▶ **Given records**
--------------------------------------------------
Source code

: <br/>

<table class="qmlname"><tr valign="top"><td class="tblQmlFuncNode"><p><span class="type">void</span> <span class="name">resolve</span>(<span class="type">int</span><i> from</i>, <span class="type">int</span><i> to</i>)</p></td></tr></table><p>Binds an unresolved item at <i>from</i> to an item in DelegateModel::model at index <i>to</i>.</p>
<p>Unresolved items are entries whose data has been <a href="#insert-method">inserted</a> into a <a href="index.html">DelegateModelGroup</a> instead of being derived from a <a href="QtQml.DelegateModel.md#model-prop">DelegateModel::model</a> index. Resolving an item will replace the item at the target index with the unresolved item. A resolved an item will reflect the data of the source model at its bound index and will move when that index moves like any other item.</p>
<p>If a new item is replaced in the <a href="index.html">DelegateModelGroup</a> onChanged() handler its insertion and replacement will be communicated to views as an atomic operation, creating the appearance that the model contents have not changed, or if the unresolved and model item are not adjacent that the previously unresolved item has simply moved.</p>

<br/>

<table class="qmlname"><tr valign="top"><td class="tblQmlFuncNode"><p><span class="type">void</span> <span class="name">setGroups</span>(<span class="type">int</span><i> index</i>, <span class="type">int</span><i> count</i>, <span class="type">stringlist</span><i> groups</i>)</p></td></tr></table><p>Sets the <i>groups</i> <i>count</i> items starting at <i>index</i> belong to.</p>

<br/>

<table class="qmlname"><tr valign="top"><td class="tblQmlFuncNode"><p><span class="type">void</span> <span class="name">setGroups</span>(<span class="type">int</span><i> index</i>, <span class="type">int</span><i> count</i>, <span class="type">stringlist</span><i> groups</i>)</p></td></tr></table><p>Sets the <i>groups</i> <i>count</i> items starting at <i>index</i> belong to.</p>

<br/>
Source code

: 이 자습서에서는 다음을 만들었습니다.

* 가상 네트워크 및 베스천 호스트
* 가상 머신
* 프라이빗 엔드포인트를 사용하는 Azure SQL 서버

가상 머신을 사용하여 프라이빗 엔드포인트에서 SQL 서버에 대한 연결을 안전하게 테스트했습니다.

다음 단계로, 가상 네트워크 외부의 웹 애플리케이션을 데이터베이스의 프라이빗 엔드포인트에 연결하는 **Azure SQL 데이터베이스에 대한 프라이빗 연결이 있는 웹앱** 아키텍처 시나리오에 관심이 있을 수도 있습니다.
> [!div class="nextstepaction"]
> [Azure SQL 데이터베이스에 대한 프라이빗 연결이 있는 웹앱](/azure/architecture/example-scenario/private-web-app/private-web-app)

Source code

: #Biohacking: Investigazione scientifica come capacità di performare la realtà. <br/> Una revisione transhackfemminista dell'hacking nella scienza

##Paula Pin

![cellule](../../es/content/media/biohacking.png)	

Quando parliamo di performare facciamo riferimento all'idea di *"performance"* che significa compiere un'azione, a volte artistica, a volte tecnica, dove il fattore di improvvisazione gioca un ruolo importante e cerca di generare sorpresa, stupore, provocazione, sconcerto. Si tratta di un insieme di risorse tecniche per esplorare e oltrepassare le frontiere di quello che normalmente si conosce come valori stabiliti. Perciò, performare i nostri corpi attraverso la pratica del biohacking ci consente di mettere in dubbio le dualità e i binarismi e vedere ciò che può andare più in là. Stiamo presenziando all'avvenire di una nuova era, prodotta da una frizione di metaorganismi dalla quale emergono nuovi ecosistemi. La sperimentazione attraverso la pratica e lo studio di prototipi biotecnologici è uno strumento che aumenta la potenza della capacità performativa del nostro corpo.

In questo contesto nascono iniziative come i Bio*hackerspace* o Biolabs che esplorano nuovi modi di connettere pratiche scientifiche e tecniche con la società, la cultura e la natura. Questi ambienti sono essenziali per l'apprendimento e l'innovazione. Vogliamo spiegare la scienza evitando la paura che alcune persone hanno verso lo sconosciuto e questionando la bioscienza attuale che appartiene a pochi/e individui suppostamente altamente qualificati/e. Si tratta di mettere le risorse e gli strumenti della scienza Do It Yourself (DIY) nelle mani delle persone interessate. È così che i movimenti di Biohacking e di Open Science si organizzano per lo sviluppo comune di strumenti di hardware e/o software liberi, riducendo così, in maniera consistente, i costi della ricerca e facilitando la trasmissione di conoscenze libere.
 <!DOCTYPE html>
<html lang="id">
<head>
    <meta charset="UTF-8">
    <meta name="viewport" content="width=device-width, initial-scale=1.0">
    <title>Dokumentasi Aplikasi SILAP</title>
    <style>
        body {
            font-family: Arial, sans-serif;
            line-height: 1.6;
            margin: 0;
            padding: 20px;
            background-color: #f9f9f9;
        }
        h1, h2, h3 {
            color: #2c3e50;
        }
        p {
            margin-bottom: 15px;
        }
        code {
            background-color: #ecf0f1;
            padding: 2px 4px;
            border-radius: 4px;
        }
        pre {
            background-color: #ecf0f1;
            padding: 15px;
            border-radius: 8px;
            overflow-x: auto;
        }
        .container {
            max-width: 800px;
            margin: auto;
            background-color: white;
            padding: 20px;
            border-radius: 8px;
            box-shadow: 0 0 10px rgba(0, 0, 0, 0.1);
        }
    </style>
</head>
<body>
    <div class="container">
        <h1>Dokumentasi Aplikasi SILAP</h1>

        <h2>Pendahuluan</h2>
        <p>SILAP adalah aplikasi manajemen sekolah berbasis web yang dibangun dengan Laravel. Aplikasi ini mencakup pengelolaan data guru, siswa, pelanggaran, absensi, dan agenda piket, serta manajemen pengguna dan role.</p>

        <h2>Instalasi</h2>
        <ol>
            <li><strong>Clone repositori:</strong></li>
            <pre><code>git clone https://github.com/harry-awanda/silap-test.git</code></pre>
--------------------------------------------------
▶ **Task requirements**
Return all of the above records exactly, leaving no line out.

▶ **Solution to the exercise**
Source code

: <br/>

<table class="qmlname"><tr valign="top"><td class="tblQmlFuncNode"><p><span class="type">void</span> <span class="name">resolve</span>(<span class="type">int</span><i> from</i>, <span class="type">int</span><i> to</i>)</p></td></tr></table><p>Binds an unresolved item at <i>from</i> to an item in DelegateModel::model at index <i>to</i>.</p>
<p>Unresolved items are entries whose data has been <a href="#insert-method">inserted</a> into a <a href="index.html">DelegateModelGroup</a> instead of being derived from a <a href="QtQml.DelegateModel.md#model-prop">DelegateModel::model</a> index. Resolving an item will replace the item at the target index with the unresolved item. A resolved an item will reflect the data of the source model at its bound index and will move when that index moves like any other item.</p>
<p>If a new item is replaced in the <a href="index.html">DelegateModelGroup</a> onChanged() handler its insertion and replacement will be communicated to views as an atomic operation, creating the appearance that the model contents have not changed, or if the unresolved and model item are not adjacent that the previously unresolved item has simply moved.</p>

<br/>

<table class="qmlname"><tr valign="top"><td class="tblQmlFuncNode"><p><span class="type">void</span> <span class="name">setGroups</span>(<span class="type">int</span><i> index</i>, <span class="type">int</span><i> count</i>, <span class="type">stringlist</span><i> groups</i>)</p></td></tr></table><p>Sets the <i>groups</i> <i>count</i> items starting at <i>index</i> belong to.</p>

<br/>

<table class="qmlname"><tr valign="top"><td class="tblQmlFuncNode"><p><span class="type">void</span> <span class="name">setGroups</span>(<span class="type">int</span><i> index</i>, <span class="type">int</span><i> count</i>, <span class="type">stringlist</span><i> groups</i>)</p></td></tr></table><p>Sets the <i>groups</i> <i>count</i> items starting at <i>index</i> belong to.</p>

<br/>
Source code

: 이 자습서에서는 다음을 만들었습니다.

* 가상 네트워크 및 베스천 호스트
* 가상 머신
* 프라이빗 엔드포인트를 사용하는 Azure SQL 서버

가상 머신을 사용하여 프라이빗 엔드포인트에서 SQL 서버에 대한 연결을 안전하게 테스트했습니다.

다음 단계로, 가상 네트워크 외부의 웹 애플리케이션을 데이터베이스의 프라이빗 엔드포인트에 연결하는 **Azure SQL 데이터베이스에 대한 프라이빗 연결이 있는 웹앱** 아키텍처 시나리오에 관심이 있을 수도 있습니다.
> [!div class="nextstepaction"]
> [Azure SQL 데이터베이스에 대한 프라이빗 연결이 있는 웹앱](/azure/architecture/example-scenario/private-web-app/private-web-app)

Source code

: #Biohacking: Investigazione scientifica come capacità di performare la realtà. <br/> Una revisione transhackfemminista dell'hacking nella scienza

##Paula Pin

![cellule](../../es/content/media/biohacking.png)	

Quando parliamo di performare facciamo riferimento all'idea di *"performance"* che significa compiere un'azione, a volte artistica, a volte tecnica, dove il fattore di improvvisazione gioca un ruolo importante e cerca di generare sorpresa, stupore, provocazione, sconcerto. Si tratta di un insieme di risorse tecniche per esplorare e oltrepassare le frontiere di quello che normalmente si conosce come valori stabiliti. Perciò, performare i nostri corpi attraverso la pratica del biohacking ci consente di mettere in dubbio le dualità e i binarismi e vedere ciò che può andare più in là. Stiamo presenziando all'avvenire di una nuova era, prodotta da una frizione di metaorganismi dalla quale emergono nuovi ecosistemi. La sperimentazione attraverso la pratica e lo studio di prototipi biotecnologici è uno strumento che aumenta la potenza della capacità performativa del nostro corpo.

In questo contesto nascono iniziative come i Bio*hackerspace* o Biolabs che esplorano nuovi modi di connettere pratiche scientifiche e tecniche con la società, la cultura e la natura. Questi ambienti sono essenziali per l'apprendimento e l'innovazione. Vogliamo spiegare la scienza evitando la paura che alcune persone hanno verso lo sconosciuto e questionando la bioscienza attuale che appartiene a pochi/e individui suppostamente altamente qualificati/e. Si tratta di mettere le risorse e gli strumenti della scienza Do It Yourself (DIY) nelle mani delle persone interessate. È così che i movimenti di Biohacking e di Open Science si organizzano per lo sviluppo comune di strumenti di hardware e/o software liberi, riducendo così, in maniera consistente, i costi della ricerca e facilitando la trasmissione di conoscenze libere.
 <!DOCTYPE html>
<html lang="id">
<head>
    <meta charset="UTF-8">
    <meta name="viewport" content="width=device-width, initial-scale=1.0">
    <title>Dokumentasi Aplikasi SILAP</title>
    <style>
        body {
            font-family: Arial, sans-serif;
            line-height: 1.6;
            margin: 0;
            padding: 20px;
            background-color: #f9f9f9;
        }
        h1, h2, h3 {
            color: #2c3e50;
        }
        p {
            margin-bottom: 15px;
        }
        code {
            background-color: #ecf0f1;
            padding: 2px 4px;
            border-radius: 4px;
        }
        pre {
            background-color: #ecf0f1;
            padding: 15px;
            border-radius: 8px;
            overflow-x: auto;
        }
        .container {
            max-width: 800px;
            margin: auto;
            background-color: white;
            padding: 20px;
            border-radius: 8px;
            box-shadow: 0 0 10px rgba(0, 0, 0, 0.1);
        }
    </style>
</head>
<body>
    <div class="container">
        <h1>Dokumentasi Aplikasi SILAP</h1>

        <h2>Pendahuluan</h2>
        <p>SILAP adalah aplikasi manajemen sekolah berbasis web yang dibangun dengan Laravel. Aplikasi ini mencakup pengelolaan data guru, siswa, pelanggaran, absensi, dan agenda piket, serta manajemen pengguna dan role.</p>

        <h2>Instalasi</h2>
        <ol>
            <li><strong>Clone repositori:</strong></li>
            <pre><code>git clone https://github.com/harry-awanda/silap-test.git</code></pre>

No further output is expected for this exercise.